Since then, he has not gone longer than 14 months without a fight. He fought for his first world title in 1993, losing to Roy Jones Jr in a fight that became more famous as the years went on, and the world learned just how good both fighters really were. He won his first world title in 1995, beating Segundo Mercado for the vacant IBF middleweight belt. He'd defend that title alone until 2001, when he unified with the WBC belt by beating Keith Holmes. Five months later, he added the WBA title with a win over Felix Trinidad. In 2004, he became the truly undisputed champion of the division when he knocked out Oscar De La Hoya, adding the WBO belt to his collection.
In 2005, at age 40, he lost back-to-back debatable decisions to Jermain Taylor. That could have been the start of the downfall of B-Hop. Instead, it just marked the line between first career and second career in boxing. He moved up to light heavyweight, dominated Antonio Tarver, and since then has gone 7-2-1, losing only to Joe Calzaghe and Chad Dawson.
He's not often exciting. He's not a pay-per-view draw. But 26 years after leaving prison, he's kept the promise to never return, and become an all-time great of the boxing game in the process. The dedication to staying out of trouble, to taking a risk on his belief in himself, has led Bernard Hopkins to more money, more fame, and more glory than he ever could have imagined.
In a couple weeks, Bernard Hopkins will turn 49. He doesn't look or fight his age. If he were 15 years younger -- and 15 years by itself is a lot longer than most good boxing careers -- he'd still look relatively young. Hopkins endures because he's fanatical about his conditioning, and because like that guarantee that he wouldn't go back to prison, he thrives on proving everyone wrong.

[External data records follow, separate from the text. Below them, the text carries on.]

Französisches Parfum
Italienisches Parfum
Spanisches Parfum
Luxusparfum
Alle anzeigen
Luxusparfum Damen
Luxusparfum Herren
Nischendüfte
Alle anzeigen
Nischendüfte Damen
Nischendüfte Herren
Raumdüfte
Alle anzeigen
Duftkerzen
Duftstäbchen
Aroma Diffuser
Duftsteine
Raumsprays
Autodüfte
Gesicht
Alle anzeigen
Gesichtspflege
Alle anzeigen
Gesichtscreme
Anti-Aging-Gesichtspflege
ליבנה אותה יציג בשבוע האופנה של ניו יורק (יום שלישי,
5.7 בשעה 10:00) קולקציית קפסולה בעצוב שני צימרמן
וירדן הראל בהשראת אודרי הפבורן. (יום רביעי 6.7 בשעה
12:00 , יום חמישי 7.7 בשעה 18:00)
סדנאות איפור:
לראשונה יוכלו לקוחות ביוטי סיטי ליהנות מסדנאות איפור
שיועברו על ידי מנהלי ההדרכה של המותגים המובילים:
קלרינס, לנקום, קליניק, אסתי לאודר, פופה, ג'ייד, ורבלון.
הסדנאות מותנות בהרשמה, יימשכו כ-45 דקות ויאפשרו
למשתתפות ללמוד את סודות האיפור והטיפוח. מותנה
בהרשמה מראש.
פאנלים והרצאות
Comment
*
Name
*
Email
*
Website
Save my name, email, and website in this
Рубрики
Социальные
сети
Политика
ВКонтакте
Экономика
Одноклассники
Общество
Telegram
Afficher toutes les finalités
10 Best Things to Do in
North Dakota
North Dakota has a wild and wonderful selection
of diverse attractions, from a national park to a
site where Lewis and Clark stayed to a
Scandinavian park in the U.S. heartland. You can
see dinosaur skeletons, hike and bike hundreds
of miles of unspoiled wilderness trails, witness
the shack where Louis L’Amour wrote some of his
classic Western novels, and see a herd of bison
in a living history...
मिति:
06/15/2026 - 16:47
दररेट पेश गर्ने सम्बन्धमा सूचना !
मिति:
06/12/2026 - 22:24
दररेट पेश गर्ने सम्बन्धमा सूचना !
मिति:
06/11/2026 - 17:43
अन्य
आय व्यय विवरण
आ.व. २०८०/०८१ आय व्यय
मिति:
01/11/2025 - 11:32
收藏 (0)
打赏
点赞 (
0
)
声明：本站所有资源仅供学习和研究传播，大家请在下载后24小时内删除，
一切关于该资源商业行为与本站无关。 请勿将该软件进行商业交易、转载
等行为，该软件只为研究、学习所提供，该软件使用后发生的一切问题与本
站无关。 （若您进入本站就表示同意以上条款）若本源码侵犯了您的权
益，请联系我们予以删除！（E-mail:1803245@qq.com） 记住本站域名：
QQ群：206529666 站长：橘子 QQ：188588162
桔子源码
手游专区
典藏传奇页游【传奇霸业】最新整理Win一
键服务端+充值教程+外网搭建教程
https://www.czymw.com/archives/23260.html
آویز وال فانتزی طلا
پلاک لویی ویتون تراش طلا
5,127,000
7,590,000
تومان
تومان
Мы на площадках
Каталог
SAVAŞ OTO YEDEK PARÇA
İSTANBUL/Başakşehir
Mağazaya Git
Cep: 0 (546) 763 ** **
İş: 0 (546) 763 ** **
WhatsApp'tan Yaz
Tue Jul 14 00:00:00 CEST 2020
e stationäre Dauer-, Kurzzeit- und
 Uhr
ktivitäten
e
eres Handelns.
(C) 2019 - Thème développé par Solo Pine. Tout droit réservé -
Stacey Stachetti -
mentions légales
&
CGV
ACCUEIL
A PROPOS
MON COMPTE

Hopkins (54-6-2, 32 KO) will fight on in 2014. We're well past the stage now where we're wondering when his last fight "might" be -- if wisely matched, Hopkins could seemingly fight on forever, not that he should or would. Most expect that he'll fight at age 50, then leave the game behind and settle into a new role as a promoter with Golden Boy. He's already started handling press conferences to get the hang of his future career, hosting the Malignaggi-Judah events in early December.
The first fight in 2014 for B-Hop will almost surely be against Beibut Shumenov. Hopkins currently holds the IBF light heavyweight title, while Shumenov (14-1, 9 KO) is the WBA titlist, meaning it would be a unification fight, ostensibly a step toward Hopkins' stated goal of unifying the four major titles at 175, as he did at 160 between the ages of 30 and 39. Shumenov, 30, is on paper a familiar foe for the surefire Hall of Famer. He's much younger, he's aggressive, he's confident, and his record really isn't all it's cracked up to be. In the last five years alone, we've seen Hopkins pick apart power punchers like Kelly Pavlik, Jean Pascal, and Tavoris Cloud. Does Shumenov have the answers they did not?
If he fights and beats the Kazakh, then the target supposedly would be fights with the other titleholders at 175, namely WBC and Ring Magazine champ Adonis Stevenson and WBO beltholder Sergey Kovalev, two more aggressive, hard-hitting fighters. Even if Hopkins truly wants both or either of those fights, there's no certainty that either can be made. Neither Stevenson nor Kovalev are Top Rank fighters, but they've been featured and built up on HBO, and the network war is as real now as the promoter Cold War.
As Bernard Hopkins has grown older, it has become clear that we're less likely to see him put out to pasture than we are to see him leave with his hand raised, finally having had enough of the grind, ready to retire into the good life. 2014 could be his final year, or we could be having this same discussion in 2015, 2016, and 2017. At some point, he'll walk away. Is anyone going to make him?